Orchestrating Outsourcing Success

Orchestrating for Success

To manage outsourced services on an on-going basis, you will have take control of how things are done and invest in people and consulting dollars for the overall management of your outsourcing relationship.

Here are some high level goals and objectives:

Establish a Service Management Office (SMO). Many organizations manage outsourcing relationships at the procurement level and don’t have an SMO. A SMO is an operating entity that works with your providers daily to ensure successful service delivery.

Depending upon the size of the deal and the number of participants, the level of your SMO could be departmental, inter-departmental, or enterprise-wide. It also needs to include representatives from the service providers.

The SMO combines common sourcing management functions that include:

  • Contract compliance — Develop a common mechanism to manage all contracts as they come from procurement.
  • Contract renegotiation — Develop a common process for contract negotiation in concert with your procurement department.
  • Vendor performance evaluation — Perform quarterly evaluation that ranks vendors based on both objective and subjective measures.
  • Vendor SLA compliance — Monitor and verify (implement checks-and-balances utilizing performance dashboard) vendor’s overall compliance against their SLAs.
  • Quality assurance — Measure and monitor overall quality of service delivery on a proactive basis.
  • Establish Program Management Office (PMO): While there should be one SMO, the number of PMOs really depends on the complexity and size of the outsourcing deal. The PMOs outsource their common contract functions to the SMO, and they provide governance for outsourced functions, such as desktop support, call center, and help desk.

    Establish an Integrated Performance Dashboard: While dashboard tools abound, organizations are still reluctant to make use of it for performance monitoring. Implementing a performance dashboard would give organizations a mechanism to perform checks-and-balances on their vendors’ performance.

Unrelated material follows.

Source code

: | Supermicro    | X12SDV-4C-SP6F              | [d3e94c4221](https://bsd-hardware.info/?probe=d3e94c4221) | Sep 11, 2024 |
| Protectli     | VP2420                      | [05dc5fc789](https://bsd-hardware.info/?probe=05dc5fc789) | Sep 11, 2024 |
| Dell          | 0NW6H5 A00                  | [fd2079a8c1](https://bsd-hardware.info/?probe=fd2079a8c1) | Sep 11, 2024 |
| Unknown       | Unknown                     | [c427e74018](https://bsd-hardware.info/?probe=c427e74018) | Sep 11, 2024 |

    Too often vendors report that they have met their SLAs with their own data. Having objective performance data would help organizations outsource work, while controlling the management and quality of such work.

    Develop Flexible Contracts: Too often outsourcing has become solely an exercise in contract negotiation. And getting the best deal can come at the expense of operational performance where vendors may agree to stringent requirements at first, but back-end the negotiation process while the work is being performed.

    Organizations need to allow for some latitude in their contracts. We recommend that you negotiate a general structure with your providers and then operate for 90-180 days before inking the final form of the contract.

    Leaving some maneuvering room allows both the service providers and the service recipient to make some adjustments before locking in the contract.

    Establish Process Governance: Organizations need to establish processes of outsourcing in collaboration with their service providers. Establishing a process network (process maps that cross organizational boundaries) that involves multiple participants is the starting point before any outsourcing should begin.

    Vendor processes are then mapped to this process network to determine what should be outsourced and what should be retained.

    Measurement metrics and key performance indicators (KPIs) are established in collaboration with your providers leading to better ways to renegotiate the contract and develop service level agreements (SLAs).

    Glass Pipeline Visibility: Processes and contracts establish the structure under which outsource agreements in a multi-sourced environment can operate.

    Glass pipeline visibility refers to participants’ visibility to a common problem, issue, or incident. It is an early response system that allows any or all participants to understand the root causes of a problem and recover from them. Glass pipeline visibility is implemented on a dashboard that reports on KPIs — also known as operational metrics.

    Establish “The Rulebook”: Operating Level Agreements: Service level agreements define the structure of the contract, performance, and penalties, but they do not define how participants should operate.

    Operating level agreements (OLAs) take the SLAs as their source and define a set of agreed upon rules among the people who participate in the performance of the service.

    The rulebook is not a legal agreement, but it documents collective agreements among all parties and people that are developed over time and through collective learning.

    By establishing such a rulebook, a group of disconnected providers becomes highly integrated to the overall delivery of your service.

    The rulebook also provides a mechanism to recover from an incident. The rulebook describes an approach to triage and how to recover from it. Over time, the rulebook becomes the true “rules-in-use” by which the organization supports its service delivery.

    Measurement Metrics — Checks-and-Balances: Many organizations have issues with their service providers’ data. They require more granularity for root cause analysis and more data for continuous improvement, yet they do not have anything but a vendors’ summary data.

    In the case of a problem, issue, or incident, organizations lack any objective way to perform the checks-and-balances necessary to hold their service providers accountable. Implementing a performance dashboard to report on measurement metrics is the first step to ensure that you have the proper operational control in place.